EXERCICES:
1. Recopiez fidèlement le passage du texte sur Total qui commence aux mots « Présente dans plus » et se termine après les mots « ou Oakland (Californie). ».
2. D'après le rapport du Climate Accountability Institute cité dans le texte sur Total, à quel rang des plus gros émetteurs mondiaux de gaz à effet de serre entre 1988 et 2015 se place la firme ?

TEXTE FOURNI:
* * *

Présente dans plus de 130 pays, Total forme, avec ExxonMobil, Shell, Chevron, BP et ConocoPhillips, le clan des « supermajors », les six plus grosses entreprises mondiales du secteur pétrolier et gazier. Le groupe français n’est pas le premier à être visé. Tenus pour principaux responsables de la hausse de la concentration atmosphérique en CO2, les homologues de Total font d’ores et déjà l’objet d’actions en justice engagées par les villes de New York, San Francisco ou Oakland (Californie).
Sur son site Internet, Total affiche l’ambition de fournir « au meilleur coût » une énergie « propre ». Mais en juillet 2017, la firme a été désignée par un rapport du Climate Accountability Institute comme le 19e plus gros émetteur de gaz à effet de serre (GES) au monde entre 1988 et 2015. Responsable de 0,7 % des émissions mondiales de GES en 2015 et de 0,9 % pour la période 1998-2015, Total affiche aussi, pour la seule année 2015, des émissions représentant l’équivalent de plus des deux tiers de l’ensemble de celles de la France (311 mégatonnes en équivalent de CO2 contre 463 pour la France).
En France, la récente loi sur le devoir de vigilance oblige les entreprises de plus de 5 000 employés en France – 10 000 salariés si le siège social se trouve à l’étranger – à recenser tous les risques liés aux droits fondamentaux (travail des enfants, travail forcé, non-respect de la liberté syndicale, locaux non conformes aux normes de sécurité…), mais aussi aux dommages environnementaux que leur activité peut engendrer dans l’Hexagone comme à l’étranger.
Comme les autres entreprises de cette taille, Total doit désormais publier chaque année un « plan de vigilance » et adopter des « actions adaptées d’atténuation du risque climatique et de prévention des atteintes graves à l’environnement et aux droits humains qui en découlent ».
« Se dégager des énergies fossiles »

* * *

Données recueillies:

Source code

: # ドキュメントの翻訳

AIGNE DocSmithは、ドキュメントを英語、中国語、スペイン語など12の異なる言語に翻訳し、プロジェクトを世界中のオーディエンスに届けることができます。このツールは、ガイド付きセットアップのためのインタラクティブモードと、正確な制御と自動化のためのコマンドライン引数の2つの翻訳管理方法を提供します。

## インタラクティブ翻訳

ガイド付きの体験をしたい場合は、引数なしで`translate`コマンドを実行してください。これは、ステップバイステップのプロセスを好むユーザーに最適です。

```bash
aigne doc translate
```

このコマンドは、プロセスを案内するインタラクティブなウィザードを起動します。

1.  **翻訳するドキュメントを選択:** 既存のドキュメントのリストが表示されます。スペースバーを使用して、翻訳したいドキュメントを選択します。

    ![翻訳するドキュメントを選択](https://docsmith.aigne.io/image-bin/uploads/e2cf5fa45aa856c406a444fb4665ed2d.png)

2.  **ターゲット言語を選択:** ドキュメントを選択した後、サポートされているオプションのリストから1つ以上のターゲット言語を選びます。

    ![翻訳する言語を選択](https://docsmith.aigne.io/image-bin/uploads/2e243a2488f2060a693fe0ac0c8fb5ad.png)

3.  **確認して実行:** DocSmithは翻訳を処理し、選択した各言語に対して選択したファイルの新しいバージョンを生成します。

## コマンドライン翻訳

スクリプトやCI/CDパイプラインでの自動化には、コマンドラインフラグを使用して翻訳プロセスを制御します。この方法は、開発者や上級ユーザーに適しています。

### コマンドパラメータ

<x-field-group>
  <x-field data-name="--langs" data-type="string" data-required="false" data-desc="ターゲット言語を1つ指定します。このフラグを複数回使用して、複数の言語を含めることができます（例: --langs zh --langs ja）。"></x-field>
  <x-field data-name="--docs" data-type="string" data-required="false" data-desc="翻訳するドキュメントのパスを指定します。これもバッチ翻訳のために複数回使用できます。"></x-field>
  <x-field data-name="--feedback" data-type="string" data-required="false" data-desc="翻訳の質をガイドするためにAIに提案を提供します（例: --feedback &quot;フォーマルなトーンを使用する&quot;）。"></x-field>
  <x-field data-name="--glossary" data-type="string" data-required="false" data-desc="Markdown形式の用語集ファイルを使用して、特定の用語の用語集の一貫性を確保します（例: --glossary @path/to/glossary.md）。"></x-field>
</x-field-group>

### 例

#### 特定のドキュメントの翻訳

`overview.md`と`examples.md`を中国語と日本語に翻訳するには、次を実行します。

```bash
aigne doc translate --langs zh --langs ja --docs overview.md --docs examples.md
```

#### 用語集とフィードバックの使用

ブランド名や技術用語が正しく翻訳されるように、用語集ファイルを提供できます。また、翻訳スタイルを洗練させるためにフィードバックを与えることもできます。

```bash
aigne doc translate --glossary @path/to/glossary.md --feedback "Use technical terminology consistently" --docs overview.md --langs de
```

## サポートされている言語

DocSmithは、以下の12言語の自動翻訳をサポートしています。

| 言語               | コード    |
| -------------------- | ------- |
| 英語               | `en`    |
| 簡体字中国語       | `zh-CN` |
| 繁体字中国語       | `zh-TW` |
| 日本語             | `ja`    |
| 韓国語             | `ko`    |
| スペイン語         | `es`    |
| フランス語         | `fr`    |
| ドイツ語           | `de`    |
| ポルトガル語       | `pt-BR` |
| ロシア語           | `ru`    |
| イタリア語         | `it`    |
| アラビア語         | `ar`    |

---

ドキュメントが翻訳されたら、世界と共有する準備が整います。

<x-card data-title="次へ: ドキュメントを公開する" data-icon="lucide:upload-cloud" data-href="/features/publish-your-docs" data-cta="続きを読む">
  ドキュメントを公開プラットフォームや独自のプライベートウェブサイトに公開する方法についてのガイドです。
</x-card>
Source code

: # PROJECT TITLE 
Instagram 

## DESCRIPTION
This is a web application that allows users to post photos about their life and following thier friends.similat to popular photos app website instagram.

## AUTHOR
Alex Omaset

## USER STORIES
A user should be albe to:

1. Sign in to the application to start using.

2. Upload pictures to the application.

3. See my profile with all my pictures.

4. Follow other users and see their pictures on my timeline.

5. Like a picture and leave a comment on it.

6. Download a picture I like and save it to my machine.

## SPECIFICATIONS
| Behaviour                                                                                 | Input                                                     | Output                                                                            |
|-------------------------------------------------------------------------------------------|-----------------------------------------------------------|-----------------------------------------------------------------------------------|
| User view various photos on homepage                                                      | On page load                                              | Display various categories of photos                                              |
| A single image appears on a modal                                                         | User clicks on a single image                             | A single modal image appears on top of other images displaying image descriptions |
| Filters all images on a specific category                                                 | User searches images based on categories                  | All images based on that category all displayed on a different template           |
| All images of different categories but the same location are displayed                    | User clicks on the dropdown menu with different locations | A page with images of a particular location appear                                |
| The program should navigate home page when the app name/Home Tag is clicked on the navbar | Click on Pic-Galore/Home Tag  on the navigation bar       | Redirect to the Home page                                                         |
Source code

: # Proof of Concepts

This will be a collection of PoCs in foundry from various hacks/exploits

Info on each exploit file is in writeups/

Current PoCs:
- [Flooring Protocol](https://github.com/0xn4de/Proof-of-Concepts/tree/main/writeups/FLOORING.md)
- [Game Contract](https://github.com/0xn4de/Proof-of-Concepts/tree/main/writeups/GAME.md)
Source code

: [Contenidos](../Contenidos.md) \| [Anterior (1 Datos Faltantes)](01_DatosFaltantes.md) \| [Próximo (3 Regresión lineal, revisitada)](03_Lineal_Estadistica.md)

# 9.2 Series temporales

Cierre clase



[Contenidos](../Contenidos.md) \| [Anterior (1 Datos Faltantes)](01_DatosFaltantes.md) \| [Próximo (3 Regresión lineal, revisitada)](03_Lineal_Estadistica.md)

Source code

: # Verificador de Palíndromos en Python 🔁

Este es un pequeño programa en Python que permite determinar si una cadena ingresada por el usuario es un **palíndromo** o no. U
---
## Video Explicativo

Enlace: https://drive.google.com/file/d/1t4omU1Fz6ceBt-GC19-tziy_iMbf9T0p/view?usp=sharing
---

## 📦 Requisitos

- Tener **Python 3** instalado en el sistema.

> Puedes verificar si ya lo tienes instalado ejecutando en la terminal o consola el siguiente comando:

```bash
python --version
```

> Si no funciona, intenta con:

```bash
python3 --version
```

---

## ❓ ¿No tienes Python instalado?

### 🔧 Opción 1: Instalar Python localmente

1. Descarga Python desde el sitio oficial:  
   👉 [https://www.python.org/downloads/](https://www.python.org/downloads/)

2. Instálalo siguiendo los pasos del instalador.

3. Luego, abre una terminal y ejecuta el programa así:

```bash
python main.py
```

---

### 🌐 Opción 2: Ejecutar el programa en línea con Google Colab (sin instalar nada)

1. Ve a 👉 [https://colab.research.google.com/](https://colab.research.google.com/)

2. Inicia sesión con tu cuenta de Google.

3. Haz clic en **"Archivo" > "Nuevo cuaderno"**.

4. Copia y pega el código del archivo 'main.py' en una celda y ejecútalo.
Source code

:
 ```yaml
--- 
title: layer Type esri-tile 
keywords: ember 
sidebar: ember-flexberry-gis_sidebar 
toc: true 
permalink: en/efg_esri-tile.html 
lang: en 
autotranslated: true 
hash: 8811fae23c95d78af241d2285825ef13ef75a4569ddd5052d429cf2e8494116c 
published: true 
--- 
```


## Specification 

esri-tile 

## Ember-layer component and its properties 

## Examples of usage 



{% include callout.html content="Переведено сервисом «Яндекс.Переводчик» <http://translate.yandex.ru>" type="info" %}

* * *

RÉPONSES NUMÉROTÉES:
1.
Présente dans plus de 130 pays, Total forme, avec ExxonMobil, Shell, Chevron, BP et ConocoPhillips, le clan des « supermajors », les six plus grosses entreprises mondiales du secteur pétrolier et gazier. Le groupe français n’est pas le premier à être visé. Tenus pour principaux responsables de la hausse de la concentration atmosphérique en CO2, les homologues de Total font d’ores et déjà l’objet d’actions en justice engagées par les villes de New York, San Francisco ou Oakland (Californie).

2. Au 19e rang.